Dieting in front of your children Kids are tuned into their parents’ eating preferences and are far more likely to try foods if they see their mother or father eating them. A Rutgers study of parent and child food preferences found that preschoolers tended to like or reject the same fruits and vegetables their parents liked or didn’t like. And other research has shown girls are more likely to be picky eaters if their mothers don’t like vegetables.
Given this powerful effect, parents who are trying to lose weight should be aware of how their dieting habits can influence a child’s perceptions about food and healthful eating. In one study of 5-year-old girls, one child noted that dieting involved drinking chocolate milkshakes — her mother was using Slim-Fast drinks. Another child said dieting meant “you fix food but you don’t eat it.”
A 2005 report in the journal Health Psychology found that mothers who were preoccupied with their weight and eating were more likely to restrict foods for their daughters or encourage them to lose weight. Daughters of dieters were also more likely to try diets as well. The problem is, restrictive diets don’t work for most people and often lead to binge eating and weight gain. By exposing young children to erratic dieting habits, parents may be putting them at risk for eating disorders or a lifetime of chronic dieting. “Most mothers don’t think their kids are soaking up this information, but they are,” Dr. Birch said. “They’re teaching it to their daughters even though it doesn’t work for them.”
Serving boring vegetables Calorie-counting parents often serve plain steamed vegetables, so it’s no wonder children are reluctant to eat them. Nutritionists say parents shouldn’t be afraid to dress up the vegetables. Adding a little butter, ranch dressing, cheese sauce or brown sugar to a vegetable dish can significantly improve its kid appeal. And adding a little fat to vegetables helps unlock their fat-soluble nutrients.

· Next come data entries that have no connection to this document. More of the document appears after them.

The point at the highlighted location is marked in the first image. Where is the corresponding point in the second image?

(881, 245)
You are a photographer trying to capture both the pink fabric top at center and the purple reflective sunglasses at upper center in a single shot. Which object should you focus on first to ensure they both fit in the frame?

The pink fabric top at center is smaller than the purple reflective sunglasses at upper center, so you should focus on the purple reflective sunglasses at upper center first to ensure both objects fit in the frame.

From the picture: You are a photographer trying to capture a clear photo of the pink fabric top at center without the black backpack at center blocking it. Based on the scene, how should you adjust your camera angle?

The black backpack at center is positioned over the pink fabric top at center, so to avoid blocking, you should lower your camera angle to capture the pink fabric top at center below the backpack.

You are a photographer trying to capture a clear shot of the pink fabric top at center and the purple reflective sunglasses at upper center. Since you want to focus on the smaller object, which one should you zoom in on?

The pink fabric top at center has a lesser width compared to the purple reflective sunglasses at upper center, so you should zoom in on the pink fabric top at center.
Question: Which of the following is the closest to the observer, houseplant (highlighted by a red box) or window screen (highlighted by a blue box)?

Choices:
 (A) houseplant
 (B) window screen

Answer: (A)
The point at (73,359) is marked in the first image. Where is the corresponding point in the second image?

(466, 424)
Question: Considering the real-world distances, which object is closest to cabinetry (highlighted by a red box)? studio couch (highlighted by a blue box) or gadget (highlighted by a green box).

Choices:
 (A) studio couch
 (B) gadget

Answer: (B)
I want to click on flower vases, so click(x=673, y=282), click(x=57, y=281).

The few extra calories you’re adding are a worthwhile tradeoff for the nutritional boost and the chance to introduce a child to a vegetable.

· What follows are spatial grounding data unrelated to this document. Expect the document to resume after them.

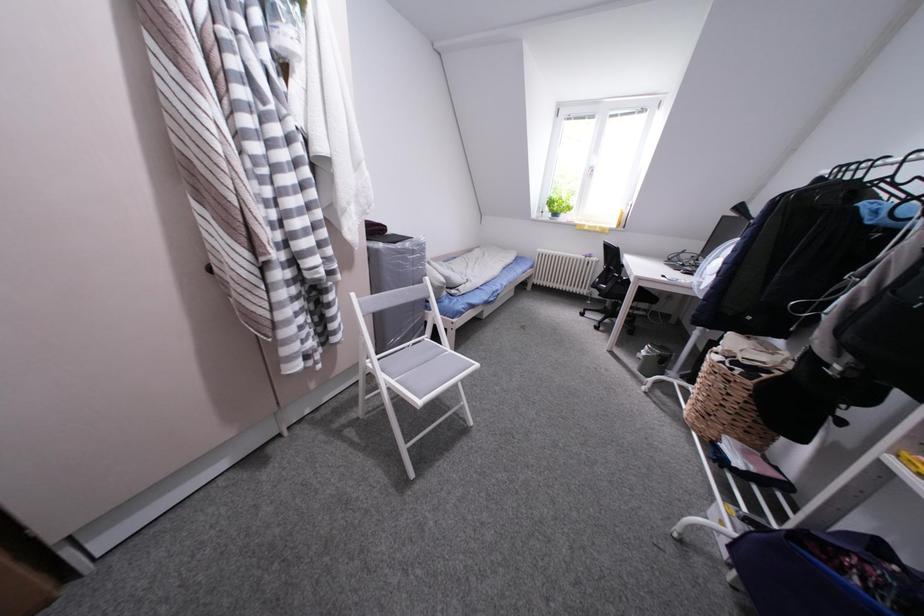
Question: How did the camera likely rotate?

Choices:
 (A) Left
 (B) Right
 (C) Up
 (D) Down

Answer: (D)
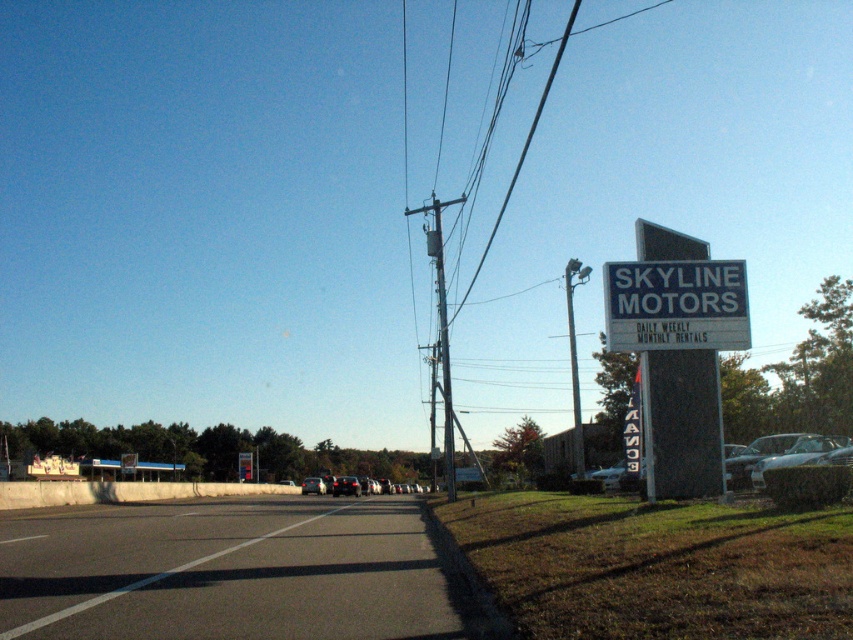
You are a parking attendant and need to park both the shiny silver sedan at center and the matte black car at center in a parking spot that is 2 meters wide. Which car do you think will fit better in the spot?

The shiny silver sedan at center is thinner than the matte black car at center, so it will fit better in the 2 meter wide parking spot.

You are a pedestrian standing on the sidewalk looking towards the Skyline Motors sign. You see the white plastic sign at upper right and the metallic gray pole at upper right. Which object is closer to the road?

The white plastic sign at upper right is positioned under the metallic gray pole at upper right, meaning the sign is closer to the road than the pole.

You are standing at the roadside scene and want to locate the point with coordinates (676, 305). According to the image, where exactly is this point located?

The point (676, 305) is located on the white plastic sign at upper right.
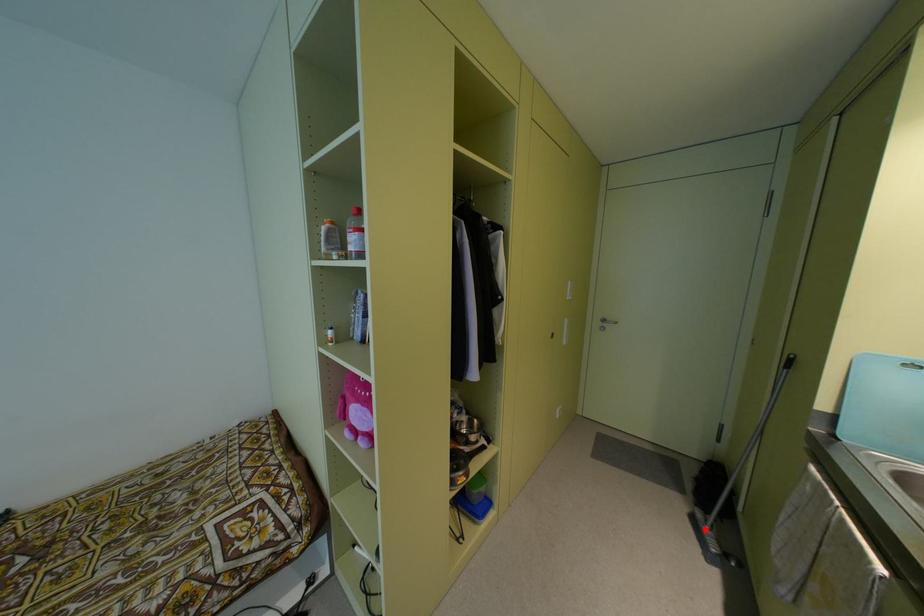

Giving up too soon Ms. Worobey said she has often heard parents say, “My kid would never eat that.” While it may be true right now, she noted that eating preferences often change. So parents should keep preparing a variety of healthful foods and putting them on the table, even if a child refuses to take a bite. In young children, it may take 10 or more attempts over several months to introduce a food.

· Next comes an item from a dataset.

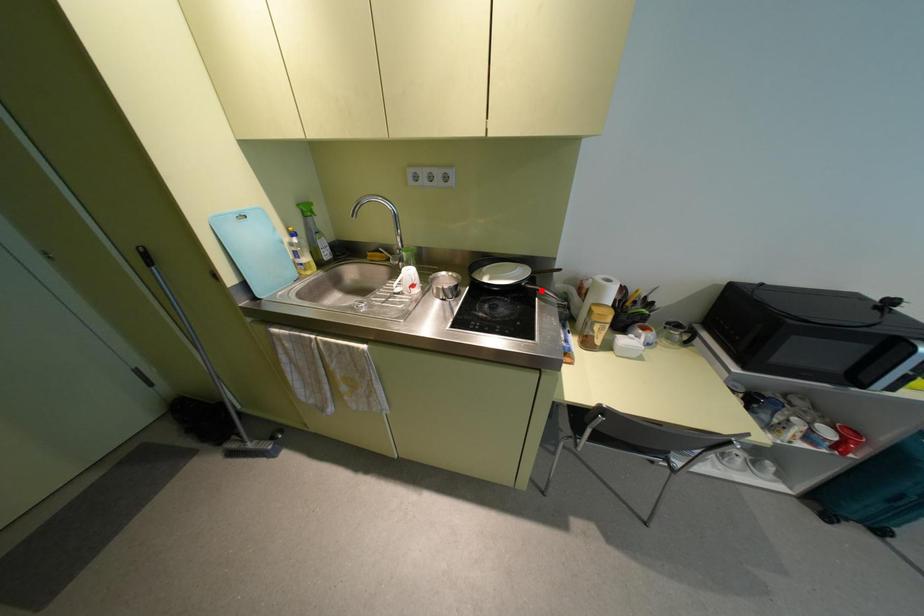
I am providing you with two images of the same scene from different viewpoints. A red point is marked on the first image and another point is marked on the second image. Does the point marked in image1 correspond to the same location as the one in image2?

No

Sibling dynamics and friendships can also change a child’s eating habits. Dr. Birch of Penn State noted that her first child was always willing to try new foods, but that her second child was not. “Part of it was just him defining his place in the family,” she said. By the age of 10 or 11, he didn’t want to be outdone by his sister and was far more willing to try new foods.
Susan B. Roberts, a Tufts University nutritionist and co-author of the book “Feeding Your Child for Lifelong Health,” suggested a “rule of 15” — putting a food on the table at least 15 times to see if a child will accept it. Once a food is accepted, parents should use “food bridges,” finding similarly colored or flavored foods to expand the variety of foods a child will eat. If a child likes pumpkin pie, for instance, try mashed sweet potatoes and then mashed carrots. If a child loves corn, try mixing in a few peas or carrots. Even if a child picks them out, the exposure to the new food is what counts.
“As parents, you’re going to make decisions as to what you want to serve,” Ms. Worobey said. “But then you just have to relax and realize children are different from day to day.”